ベータライト30はフレーム無しのバックパックですが、薄手のウレタンフォームが入っています。挿し入れは容易ですので、バックパックの剛性をあげたい場合はホームセンターなどで硬めの樹脂シートをご用意いただき、このウレタンフォームを同じ形にカットして挿し入れてみてください。

目止めについて

バックパックの表側の縫い目は目止めされていますが、背面側については目止め処理はされておりません。ウルトラウィーブの素材自体は水を通しませんが、縫い目からの浸水を防ぐことはできませんので、バックパック内部での防水対策は必ずおこなってください。バックパックは完全防水ではありませんが、生地が水を吸わない、重たくならない、それだけで十二分に意味があることだと思います。

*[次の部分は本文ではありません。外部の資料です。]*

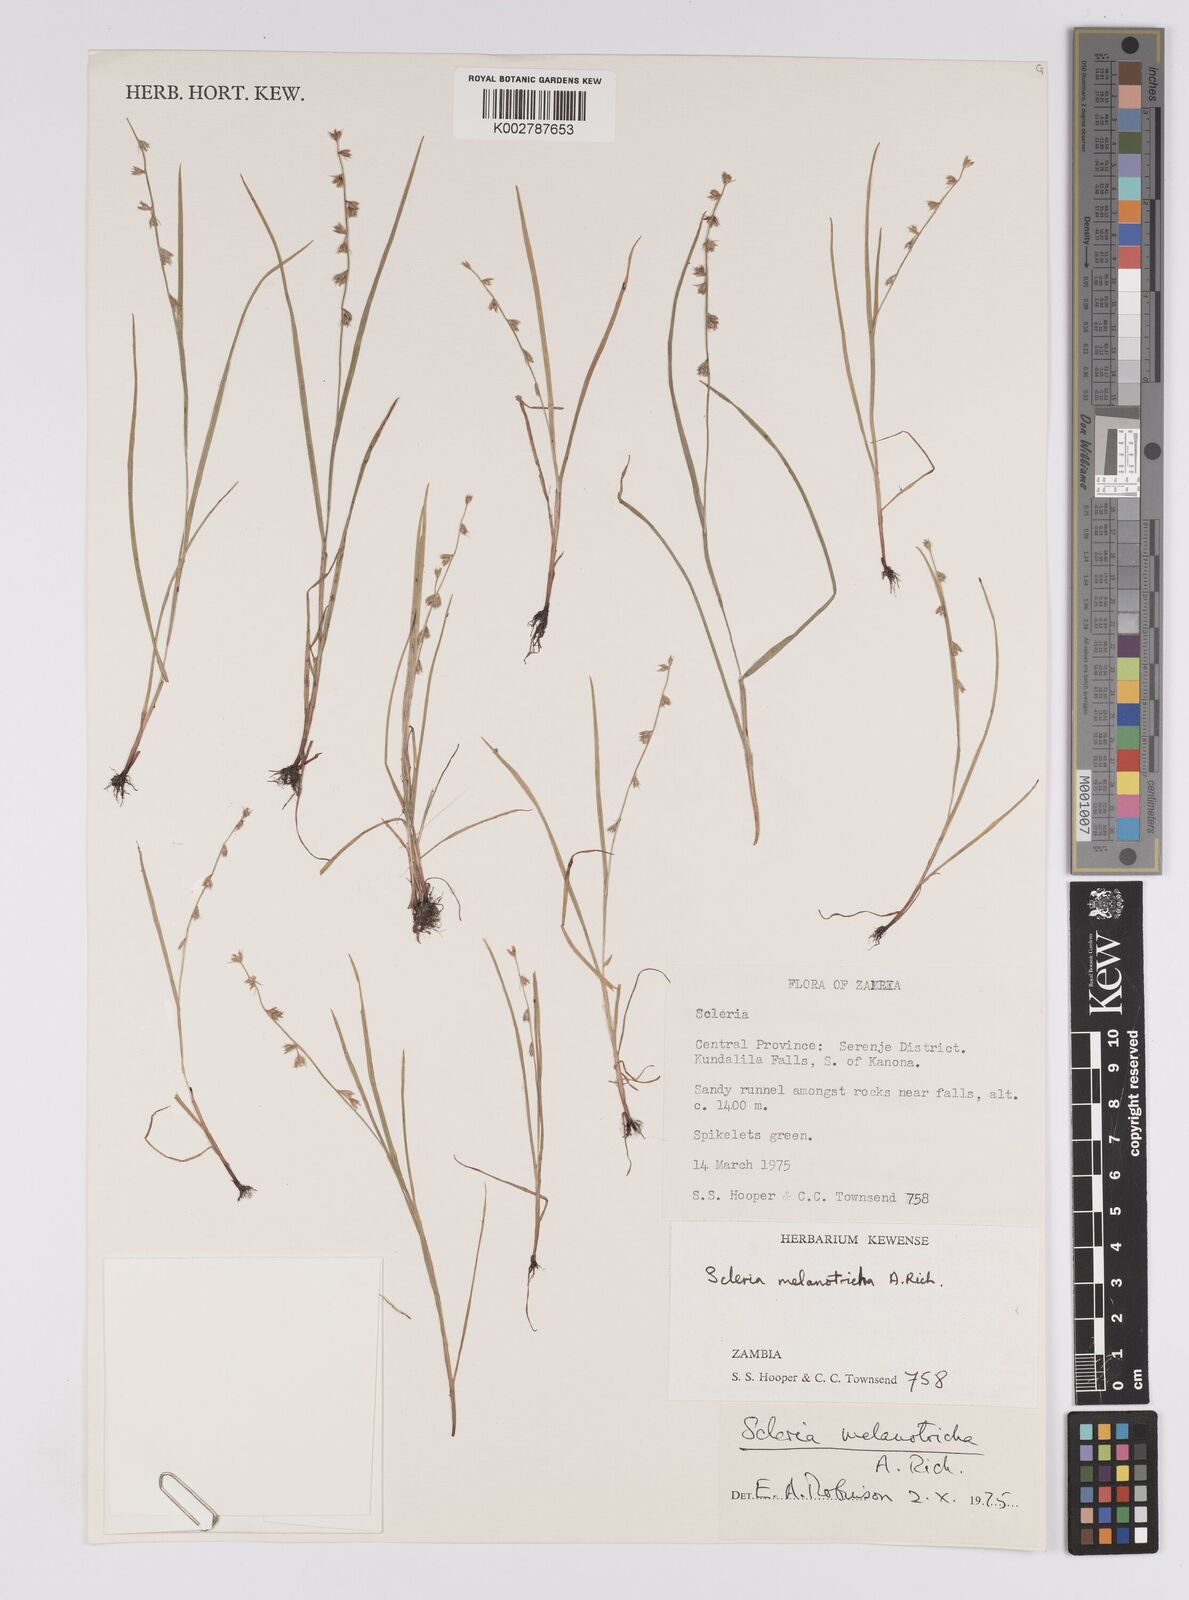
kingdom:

ベータライトシリーズは30L、45Lとふたつのモデルが展開されています。2024年1年間、両モデルをテストした結果、ならびに上記のような製品仕様をふまえると、その真価がより強く発揮されるのは30Lモデルだとハイカーズデポでは考えるようになりました。より速くより遠くへというファストパッキングの思想が色濃く反映されていますが、ランナーだけのバックパックではありません。週末の1泊2日のハイキングから、UL志向のハイカーによる数ヶ月のスルーハイキングまで、歩くことを愛するハイカーにとっても軽さと耐久性とを与えてくれるバックパックなのです。